As somebody who spends his workdays evaluating investment opportunities in emerging/frontier economies, I receive a lot of business pitches involving new technologies. The time I spend listening to these accounts of how things can ultimately work out for the better balances my work in the national security realm contemplating how everything must "inevitably" collapse into conflict. I find the perspective it offers invaluable, because it reveals how often what we call "realism" tends to be hopelessly trapped in centuries past.

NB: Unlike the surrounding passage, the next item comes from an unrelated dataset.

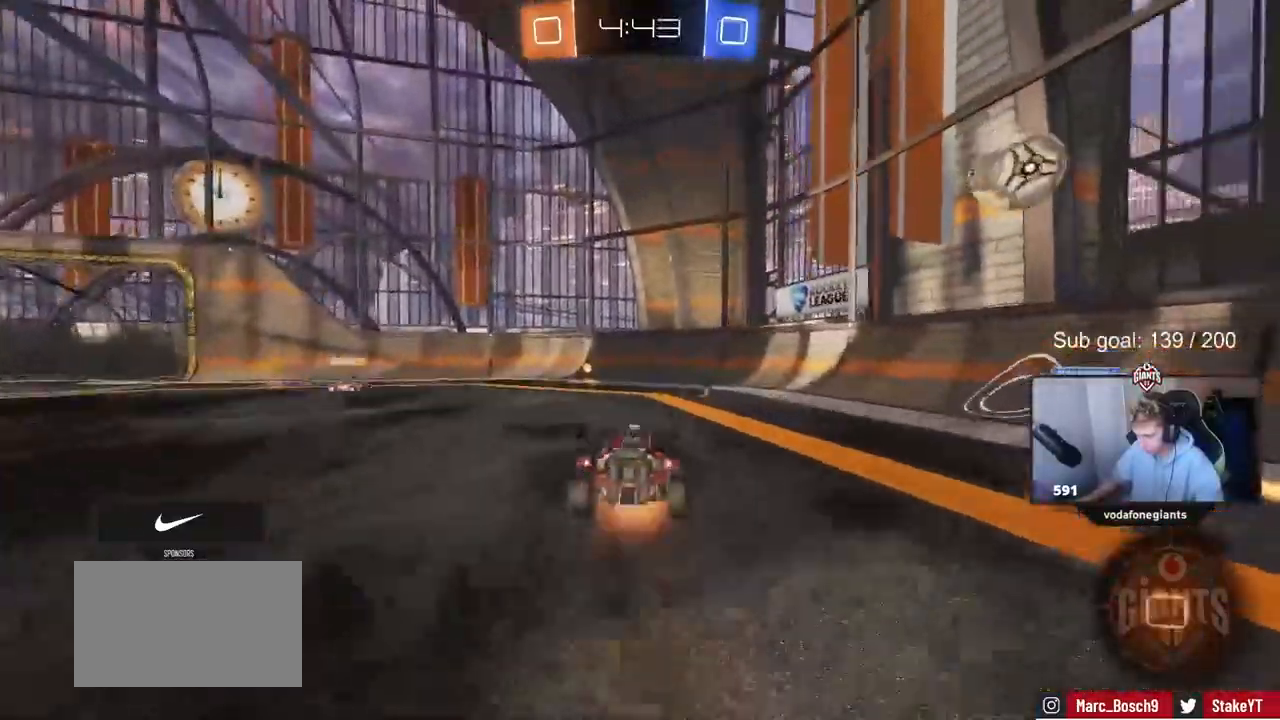
{"keys": ["a"], "events": [[100, "a", "down"], [150, "w", "up"]]}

Right now the bulk of the pitches I receive focus on alternative energy. No surprise there, but not for the reasons you might assume. High oil prices last year got damn near every pundit jumping on the green tech bandwagon, with Thomas Friedman making the most consistently intelligent arguments for the long-term business opportunities it offered. Now, with oil prices low again, a lot of these former enthusiasts sense a commensurate loss in market opportunity in advanced economies, befitting the boom-and-bust mentality of capitalism.

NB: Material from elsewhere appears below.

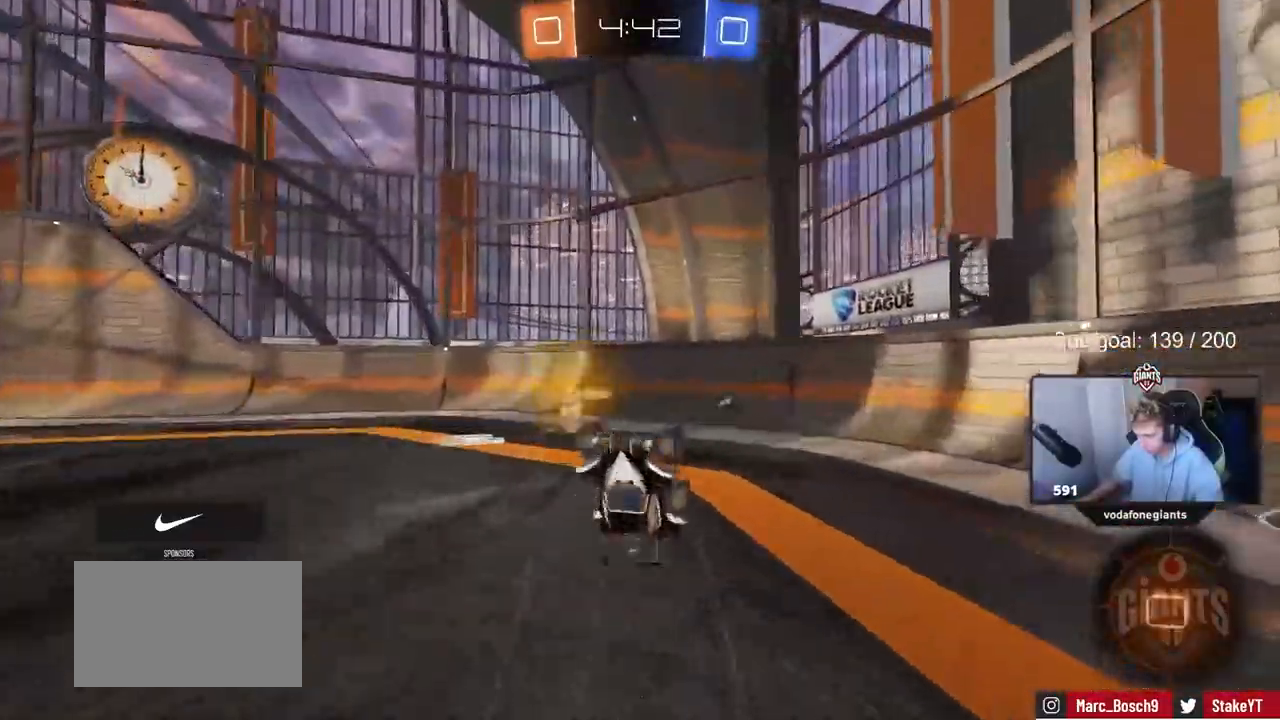
{"keys": ["a", "w"], "events": [[67, "space", "down"], [117, "a", "up"], [117, "d", "down"], [217, "a", "down"], [217, "d", "up"], [217, "space", "up"], [267, "w", "down"], [300, "w", "up"], [450, "w", "down"]]}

True enough, but between the advanced North's troubled finances and the emerging South's rising consumption, the latter is creating the stronger undertow in the global economy today. This rebalancing isn't theoretical -- like the Doha Development Round. It's inevitable. The rise of a global middle class that lies primarily outside the aging West creates substantial long-term investment opportunities in alternative energies. This is in part because of rising mobility requirements (an area where oil dominates), but even more because of exploding electricity demand -- the sine qua non of a middle-class lifestyle.